[Supplied text]

--- START ---

Bundling Makes Returns Cost More
For returns, if someone is unhappy with even one item in the bundle you are obligated to accept the entire bundle back. On a related note, a warranty or service plan must cover the whole bundle as well.
Make sure that you bake in the cost of shipping in both directions when you list your bundle for sale, because if/when a customer decides to send it back, it will cost you more than it would if you were selling single pieces of inventory.
Don’ts of Amazon Bundles
Moving on to the “thou shalt not” section of this article, it’s important to remember that Amazon imposes pretty stiff penalties for improper listings on their marketplace. The consequences range from a listing getting removed to getting your account suspended.
Sell Without Proper Authorization from Manufacturers
If you do not own the license or label for selling a certain brand on Amazon, you better get written consent from whoever does. This especially goes for bundles where you combine items from competing manufacturers. Amazon will take action against sellers bundling products without the approval of manufacturers and brand owners, and you’re asking for a lot of trouble by ignoring this directive.
Put Your Amazon Bundles in the Wrong Category
It should not be too difficult to determine which product category your bundle goes in. The rule of thumb is that a bundle goes into the category of the most expensive single ASIN. If you sell a bundle like this five-piece camping pack from nCamp, you’ll notice that the bundle contains items that could be individually marked within different categories. The camping stove clearly belongs in the Sports and Outdoors category, but the coffee maker belongs in the kitchen goods category, and arguably so does the bamboo cutting board.
Because the camping stove commands the most value out of the five items listed, the bundle is therefore categorized as a Sports and Outdoors product. The only exception to this rule is if the highest priced item in the bundle is a BMVD item; in that case, the next-highest priced item determines the product category.
Mix Up a Kit or Multipack With Bundles
From Amazon’s bundle guidelines: “A pre-packaged kit or pack with multiple items that is identified by a single ASIN/UPC is not considered a bundle.” What does that look like in practice?
It can be tricky to identify the difference between a kit and a bundle.

--- END ---

[List of tasks]
[1] Does the Amazon bundles passage agree with each statement below? Answer yes or no for each, and quote the deciding words of the passage.
(a) A bundle is placed in the category of its most expensive single ASIN.
(b) If a customer dislikes one item in a bundle, the seller needs to take back only that item.
(c) A pre-packaged kit identified by a single ASIN/UPC counts as a bundle.
[2] What does the Amazon bundles passage say? Sum it up in two sentences.
The rows play no part in the work on the Amazon bundles passage.

[Given data]
--- START ---

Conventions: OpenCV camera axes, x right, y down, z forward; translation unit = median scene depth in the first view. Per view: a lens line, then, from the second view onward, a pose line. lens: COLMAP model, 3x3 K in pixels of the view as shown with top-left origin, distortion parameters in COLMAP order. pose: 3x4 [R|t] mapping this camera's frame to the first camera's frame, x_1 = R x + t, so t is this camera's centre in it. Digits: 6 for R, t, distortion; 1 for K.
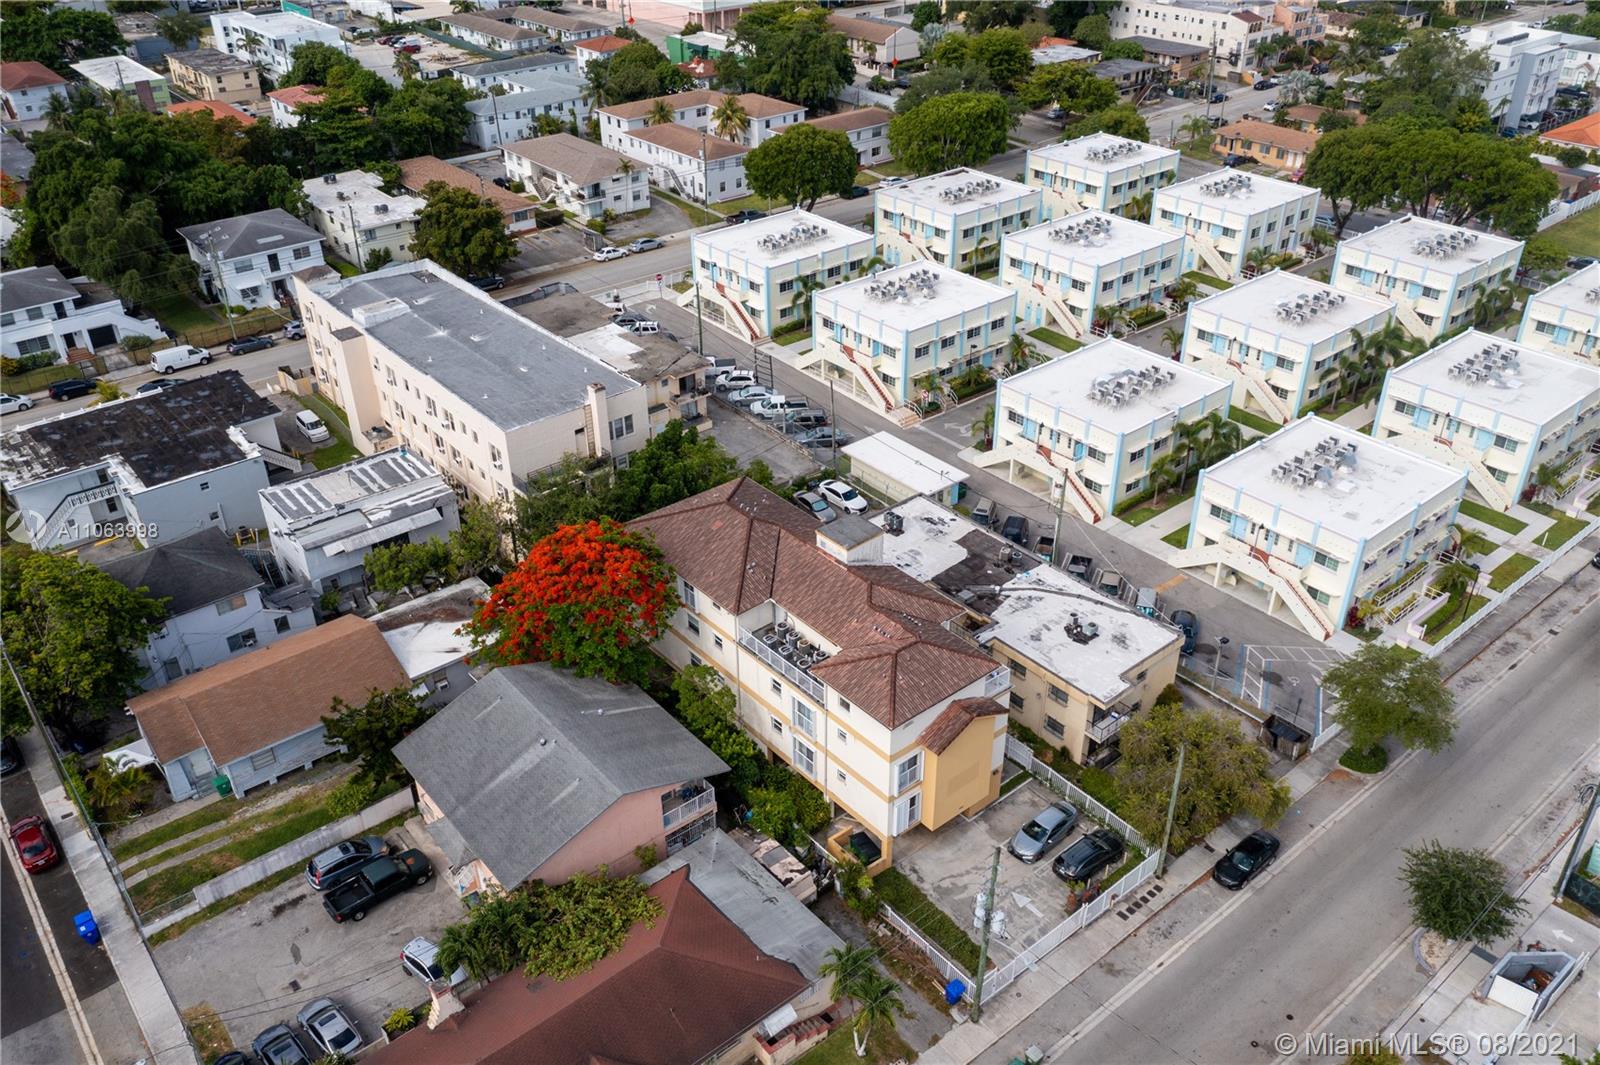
lens RADIAL K [[1257.8, 0, 794.5], [0, 1257.8, 536.1], [0, 0, 1]] dist [-0.013505, -0.000197]
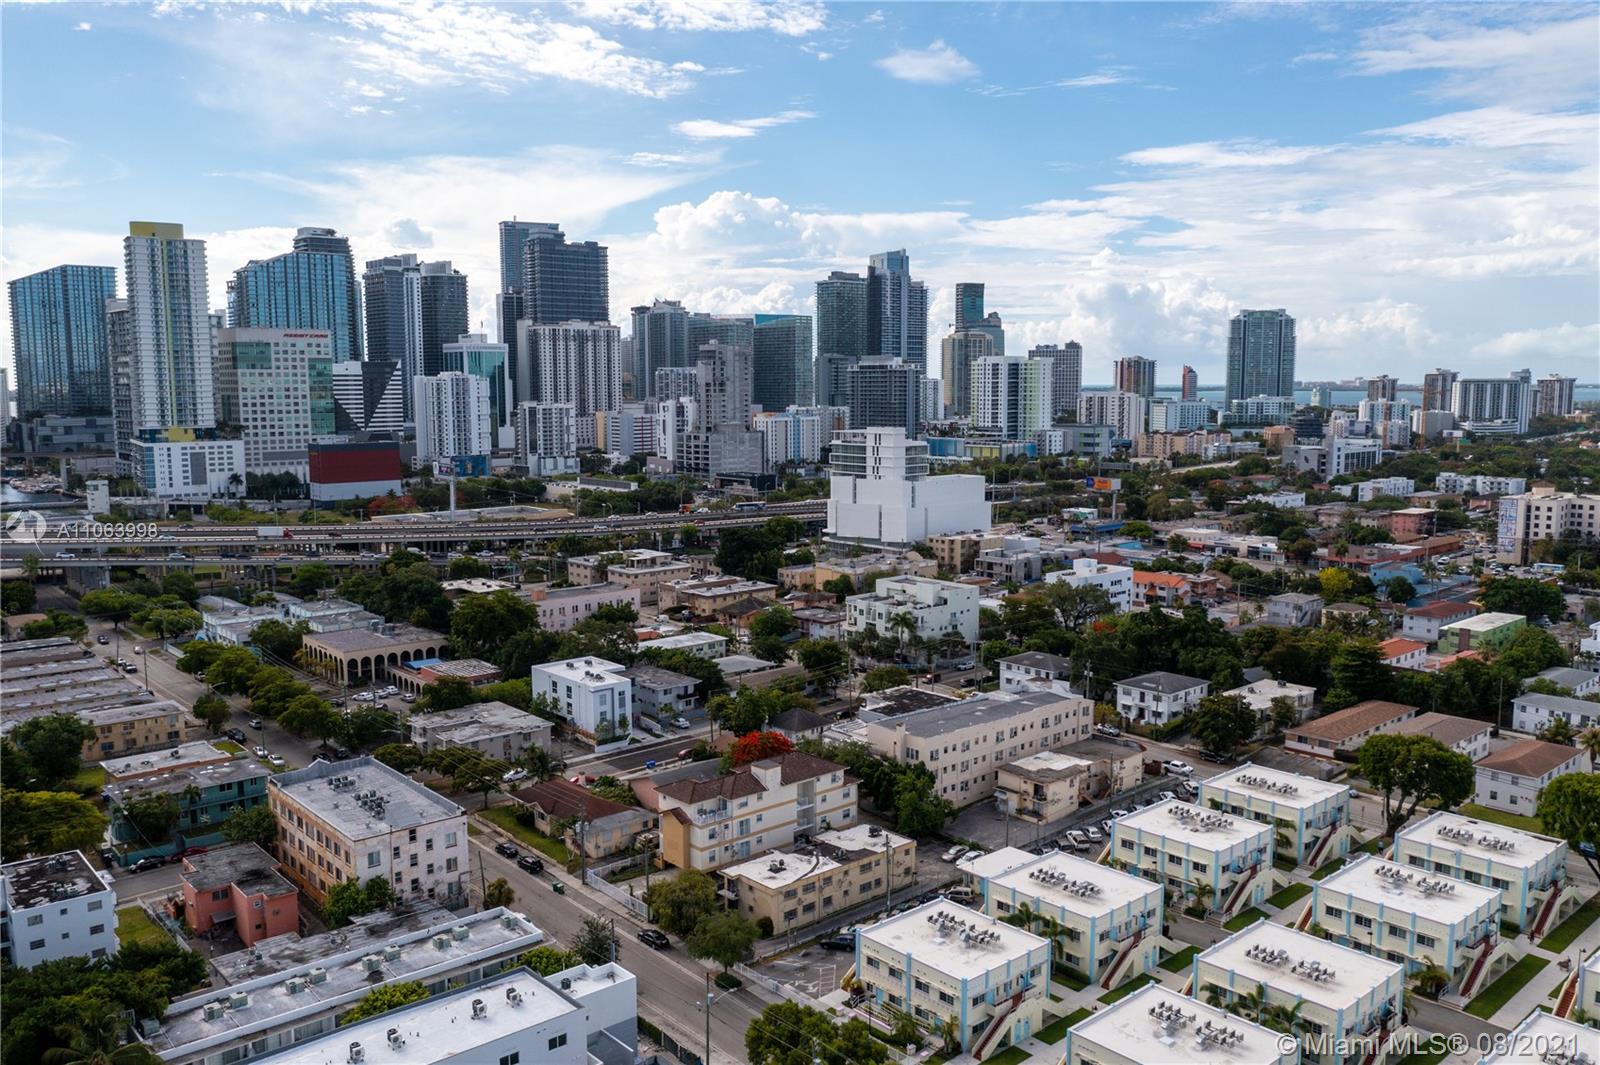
lens RADIAL K [[1250.8, 0, 798.0], [0, 1250.8, 535.0], [0, 0, 1]] dist [-0.011582, -0.004822]
pose [[0.033396, 0.131894, -0.990701, 1.063590], [-0.523129, 0.846929, 0.095119, -0.286313], [0.851599, 0.515088, 0.097282, 0.304311]]
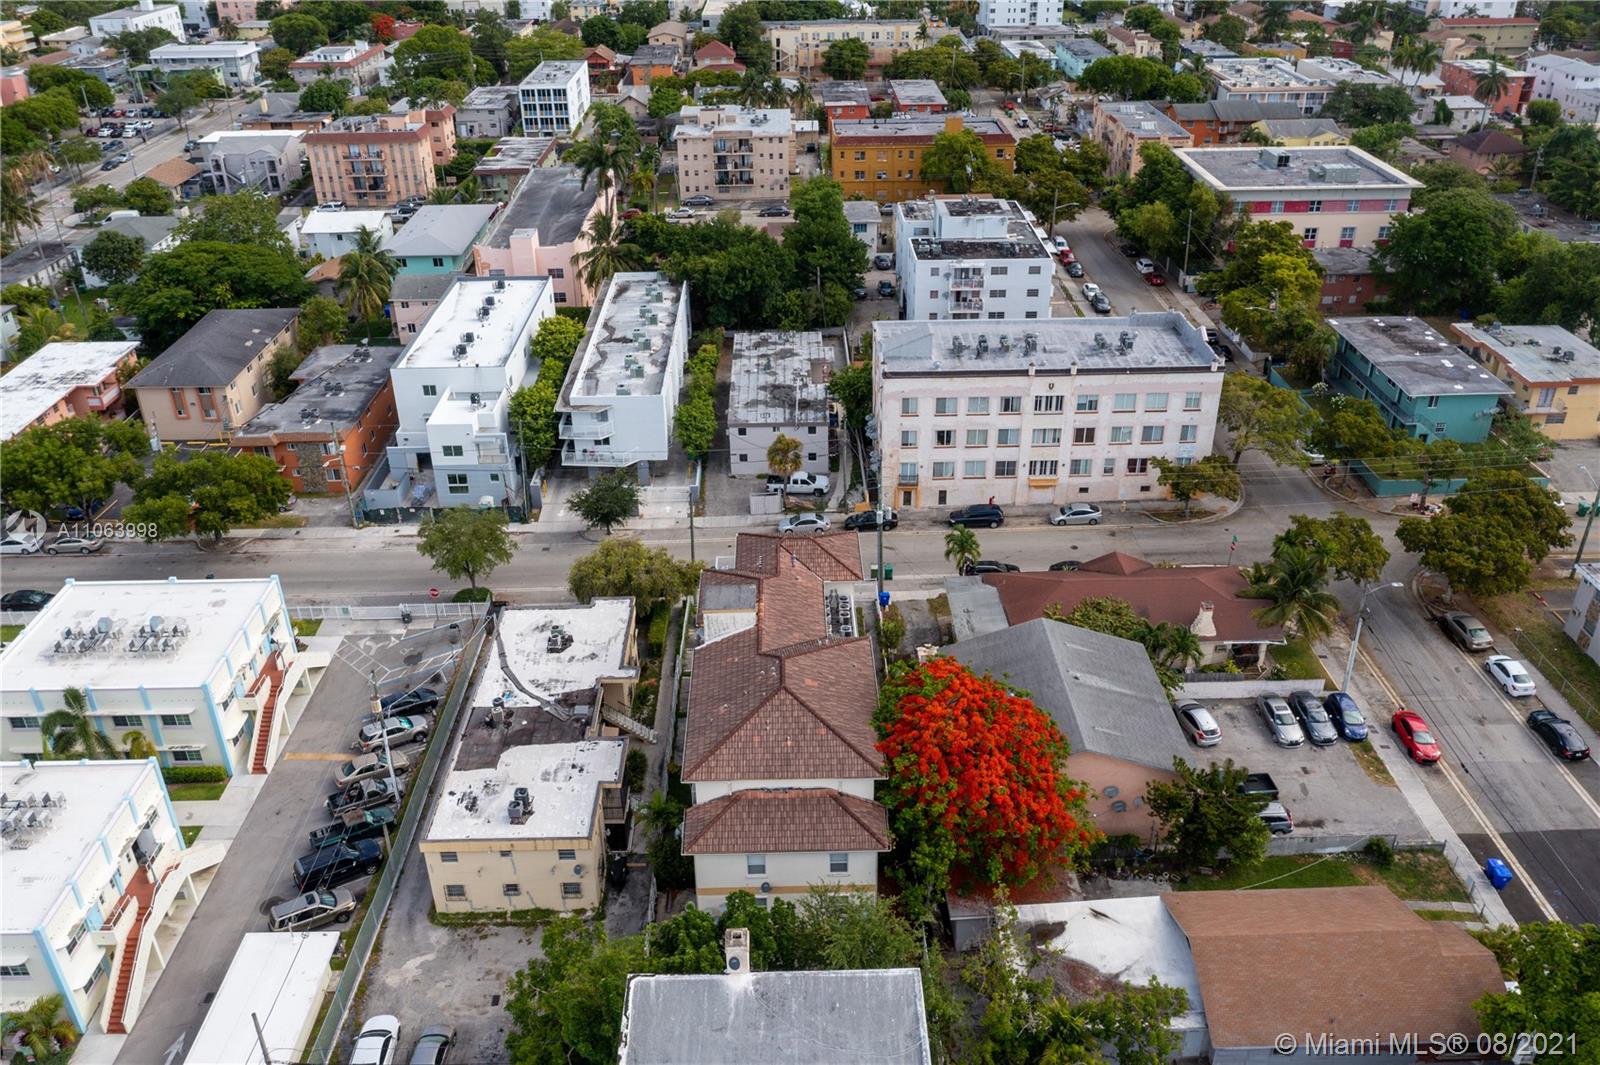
lens RADIAL K [[1266.5, 0, 800.4], [0, 1266.5, 534.4], [0, 0, 1]] dist [-0.012554, 0.007066]
pose [[-0.785076, -0.279511, 0.552746, -0.261496], [0.345220, 0.543481, 0.765148, -0.377970], [-0.514274, 0.791519, -0.330181, 0.614829]]
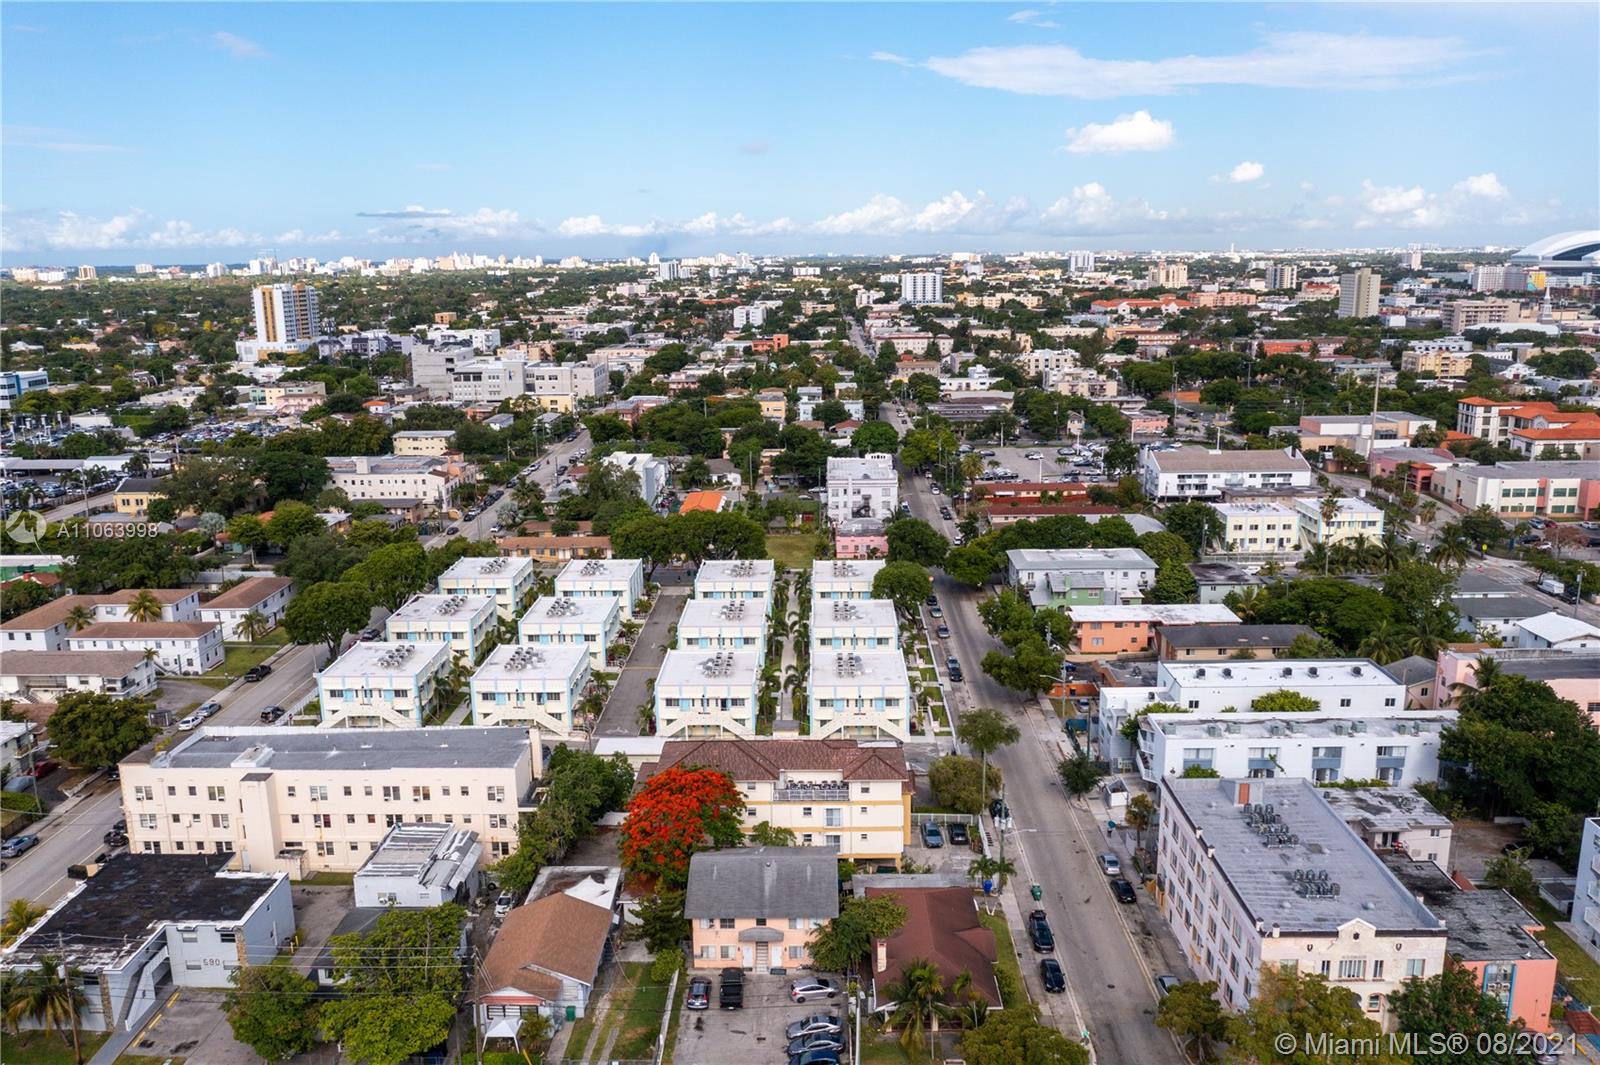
lens RADIAL K [[1261.3, 0, 799.7], [0, 1261.3, 535.2], [0, 0, 1]] dist [-0.015222, 0.003169]
pose [[0.647558, -0.159839, 0.745064, -0.604533], [0.405126, 0.900336, -0.158957, 0.022522], [-0.645400, 0.404779, 0.647775, -0.141637]]
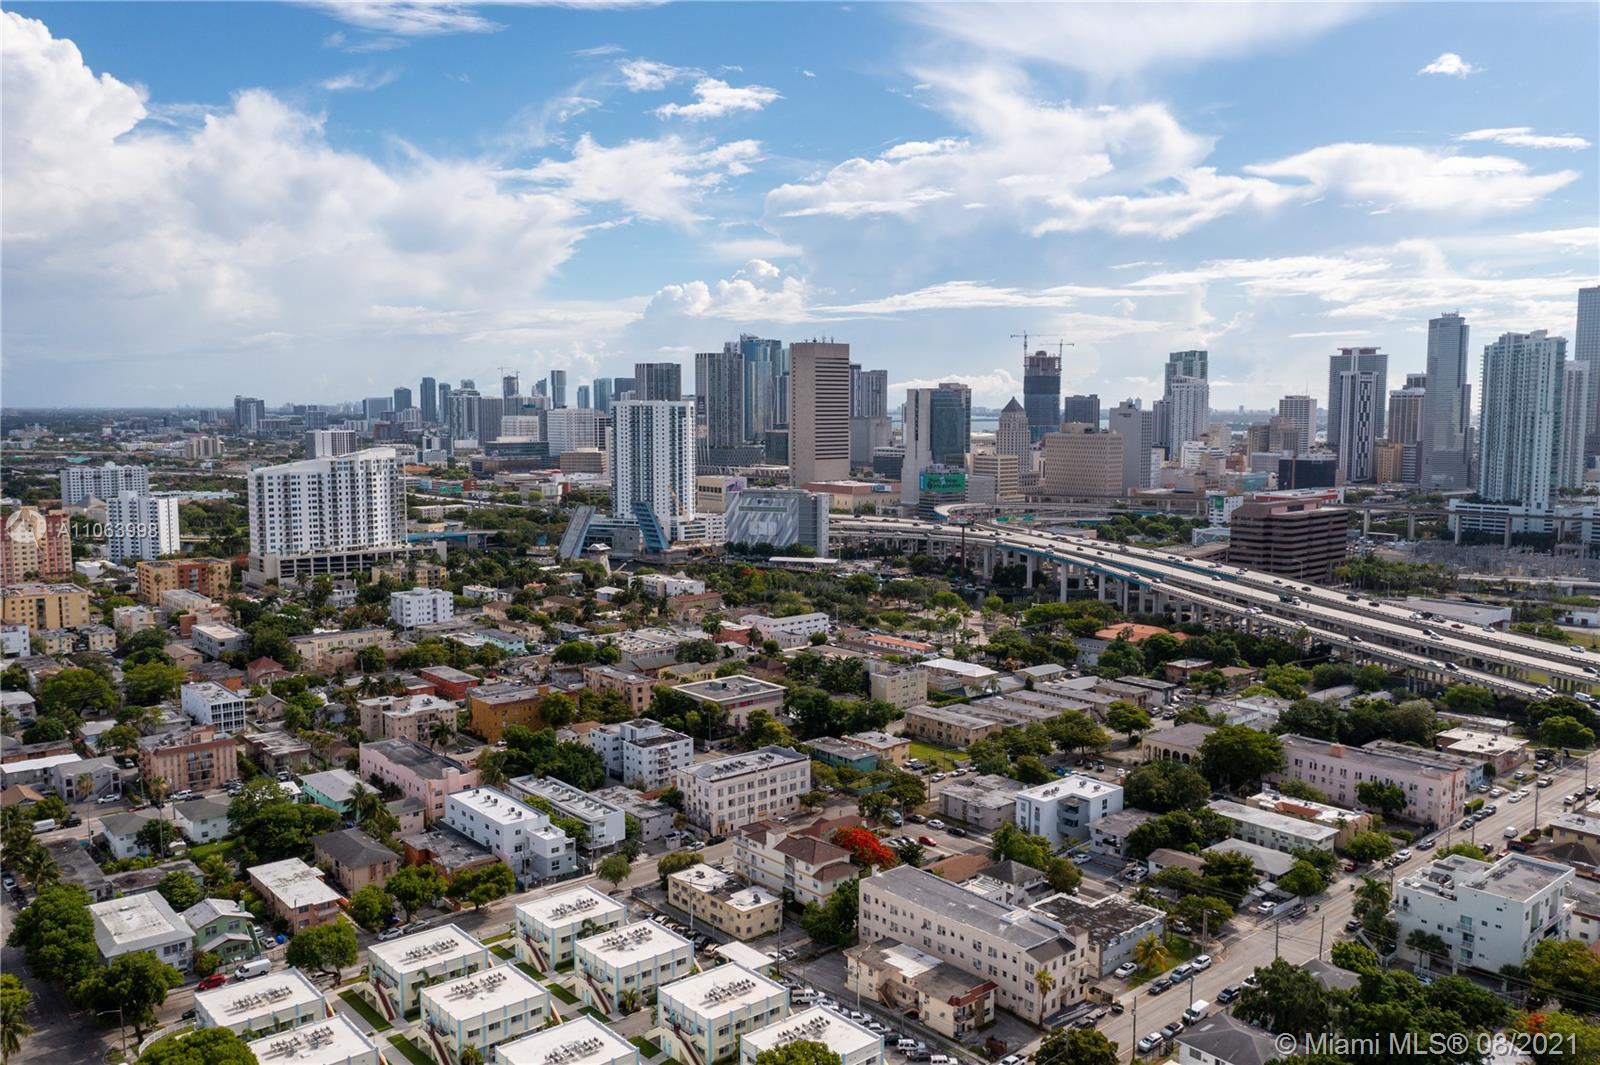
lens RADIAL K [[1256.4, 0, 803.1], [0, 1256.4, 533.4], [0, 0, 1]] dist [-0.013866, -0.009078]
pose [[-0.999595, 0.014708, -0.024367, 0.021476], [-0.003138, 0.793963, 0.607958, -1.273196], [0.028288, 0.607788, -0.793595, 1.525689]]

--- END ---

[Expected outputs]
[1]
(a) Yes: "a bundle goes into the category of the most expensive single ASIN."
(b) No: "if someone is unhappy with even one item in the bundle you are obligated to accept the entire bundle back."
(c) No: "A pre-packaged kit or pack with multiple items that is identified by a single ASIN/UPC is not considered a bundle."

[2] Bundles raise return costs, because a seller must accept the entire bundle back and should build two-way shipping into the listing price. Amazon penalizes improper bundle listings, so sellers should get written consent from manufacturers and brand owners, put a bundle in the category of its most expensive item (or the next-highest if that item is BMVD), and not confuse bundles with pre-packaged kits or multipacks.